───── Passage

I'm tired of people. I'm tired of coming home and having to listen to my family bitch and yell... then go into work to pick up the slack left by others.
My Dad is having surgery tomorrow, and I guess my Mom wants us to be wrenching our garments and cry our eyes out.. otherwise we're "ungrateful" I guess. I should have volunteered to make dinner tomorrow, even though I have to be to work at 5. Let them make a peanut butter sandwich, just like I end up doing when I come home from work at 9:30, starving, only to find out everyone went out for dinner.
Every day I go into work, before I even swipe my badge and clock in, I get a shout out from a manager telling me how I'm working yet another shift by myself, or am expected to act as a Fuji technician (which is NOT my job) because the machines are down AGAIN! -- OR, my schedule gets jerked around and they have me coming in on days or times I'm not available, as if the reason "we're short staffed" is supposed to make it ok with me. Is it my fault we haven't had a manager for weeks, and probably won't any time soon?

──────────
───── Provided information

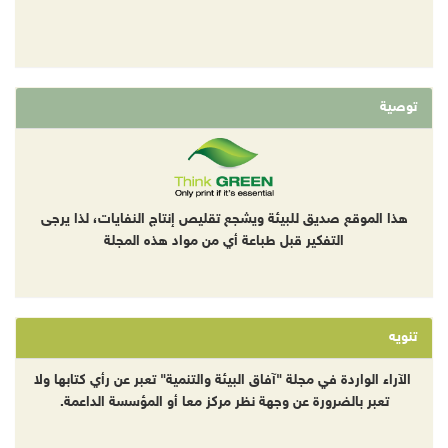
توصية
هذا الموقع صديق للبيئة ويشجع تقليص إنتاج النفايات، لذا يرجى
التفكير قبل طباعة أي من مواد هذه المجلة
تنويه
الآراء الواردة في مجلة "آفاق البيئة والتنمية" تعبر عن رأي كتابها ولا
تعبر بالضرورة عن وجهة نظر مركز معا أو المؤسسة الداعمة.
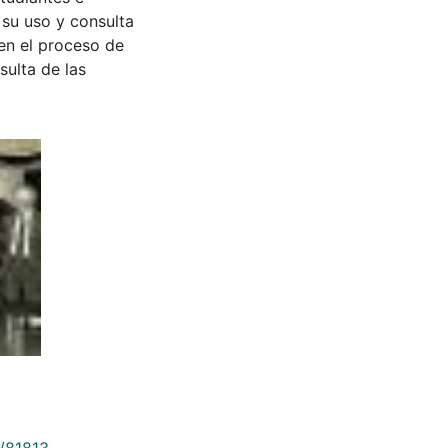
 su uso y consulta
en el proceso de
sulta de las
9/81813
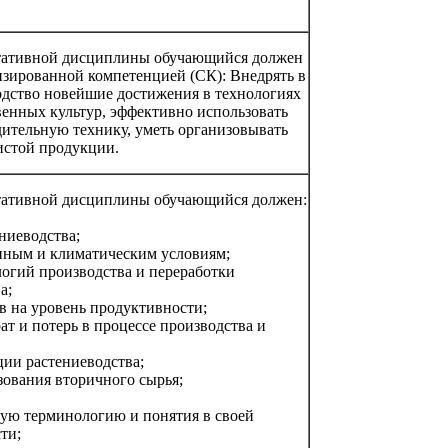
льтативной дисциплины обучающийся должен
зированной компетенцией (СК): Внедрять в
одство новейшие достижения в технологиях
венных культур, эффективно использовать
ительную технику, уметь организовывать
истой продукции.
ьтативной дисциплины обучающийся должен:
ниеводства;
енным и климатическим условиям;
огий производства и переработки
а;
в на уровень продуктивности;
ат и потерь в процессе производства и
ции растениеводства;
зования вторичного сырья;
кую терминологию и понятия в своей
ти;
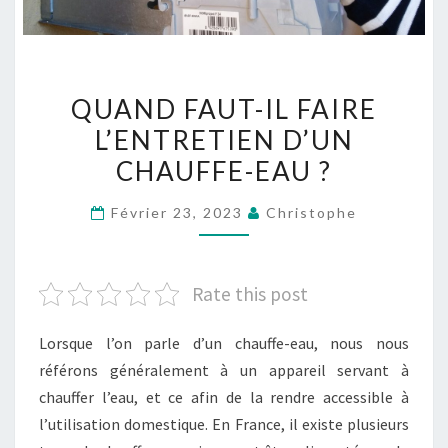
QUAND
QUAND FAUT-IL FAIRE
FAUT-
L’ENTRETIEN D’UN
IL
CHAUFFE-EAU ?
FAIRE
L’ENTRETIEN
Février 23, 2023
Christophe
D’UN
CHAUFFE-
EAU
Rate this post
?
Lorsque l’on parle d’un chauffe-eau, nous nous
référons généralement à un appareil servant à
chauffer l’eau, et ce afin de la rendre accessible à
l’utilisation domestique. En France, il existe plusieurs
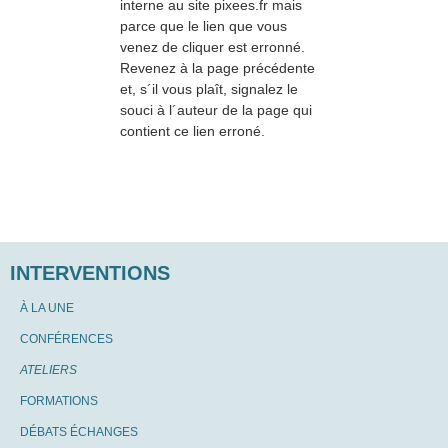
interne au site pixees.fr mais
parce que le lien que vous
venez de cliquer est erronné.
Revenez à la page précédente
et, s´il vous plaît, signalez le
souci à l´auteur de la page qui
contient ce lien erroné.
INTERVENTIONS
À LA UNE
CONFÉRENCES
ATELIERS
FORMATIONS
DÉBATS ÉCHANGES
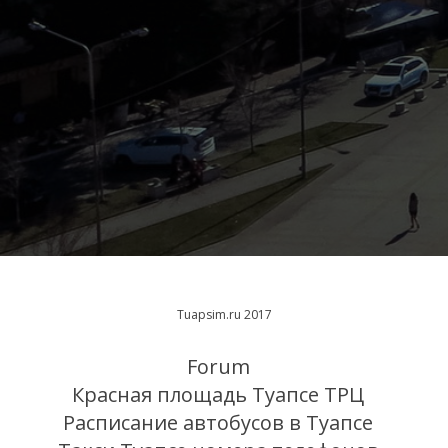
Tuapsim.ru 2017
Forum
Красная площадь Туапсе ТРЦ
Расписание автобусов в Туапсе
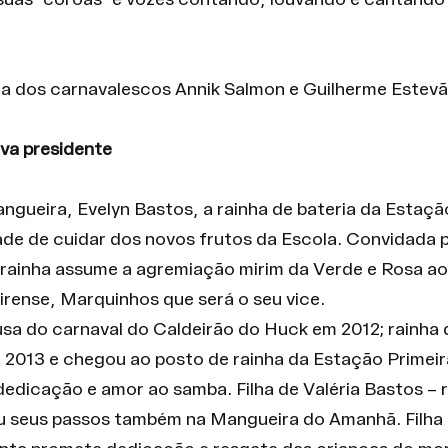
suas "coroas" e vozes contando, louvando e cantando 
ia dos carnavalescos Annik Salmon e Guilherme Estevã
va presidente
gueira, Evelyn Bastos, a rainha de bateria da Estação
ade de cuidar dos novos frutos da Escola. Convidada p
 rainha assume a agremiação mirim da Verde e Rosa ao
rense, Marquinhos que será o seu vice.
usa do carnaval do Caldeirão do Huck em 2012; rainha 
m 2013 e chegou ao posto de rainha da Estação Primeir
dedicação e amor ao samba. Filha de Valéria Bastos – r
iou seus passos também na Mangueira do Amanhã. Filha 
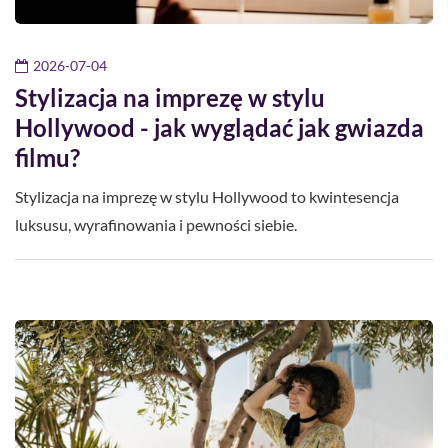
2026-07-04
Stylizacja na imprezę w stylu
Hollywood - jak wyglądać jak gwiazda
filmu?
Stylizacja na imprezę w stylu Hollywood to kwintesencja
luksusu, wyrafinowania i pewności siebie.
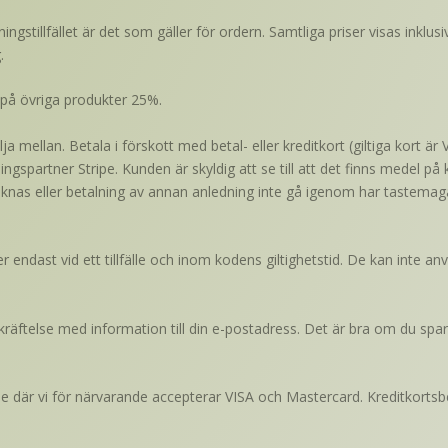
ngstillfället är det som gäller för ordern. Samtliga priser visas inklu
.
 på övriga produkter 25%.
välja mellan. Betala i förskott med betal- eller kreditkort (giltiga kort
ingspartner Stripe. Kunden är skyldig att se till att det finns medel på 
nas eller betalning av annan anledning inte gå igenom har tastemagazi
ndast vid ett tillfälle och inom kodens giltighetstid. De kan inte an
ekräftelse med information till din e-postadress. Det är bra om du spara
e där vi för närvarande accepterar VISA och Mastercard. Kreditkortsbe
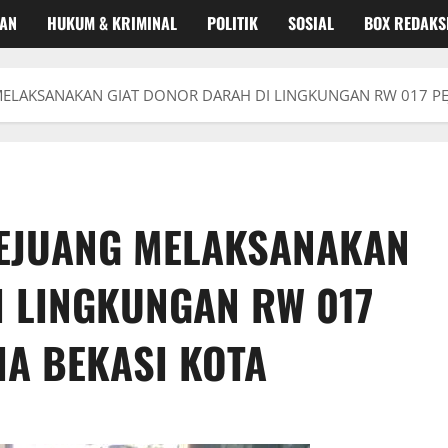
KAN
HUKUM & KRIMINAL
POLITIK
SOSIAL
BOX REDAKS
ELAKSANAKAN GIAT DONOR DARAH DI LINGKUNGAN RW 017 PE
EJUANG MELAKSANAKAN
I LINGKUNGAN RW 017
IA BEKASI KOTA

──────────

_Questions to answer_
1. Revise the blog post from "I'm tired of people." up to and including "left by others.", replacing "family" with "relatives".
2. Translate this sentence from the blog post into Spanish: "Is it my fault we haven't had a manager for weeks, and probably won't any time soon?"
3. Carry on writing the blog post from the point where it stops.
The data has no connection to the blog post.

_Exercise results_
1.
I'm tired of people. I'm tired of coming home and having to listen to my relatives bitch and yell... then go into work to pick up the slack left by others.

2. ¿Es culpa mía que no hayamos tenido un gerente durante semanas, y que probablemente no lo tengamos pronto?

3.
Why is it I have to be on top of everyone else's lives, remember everything they are doing, help where I can, and being supportive when most people don't remember me? I've had two fevers in the past week... Jason was the only one to check on my progress. I had a major Bio exam, and he again was the only person to follow up on how I'm doing in this class from hell.
I'm gonna start exploding at people, and they're going to turn around and say "What's the matter with Mike all of a sudden???"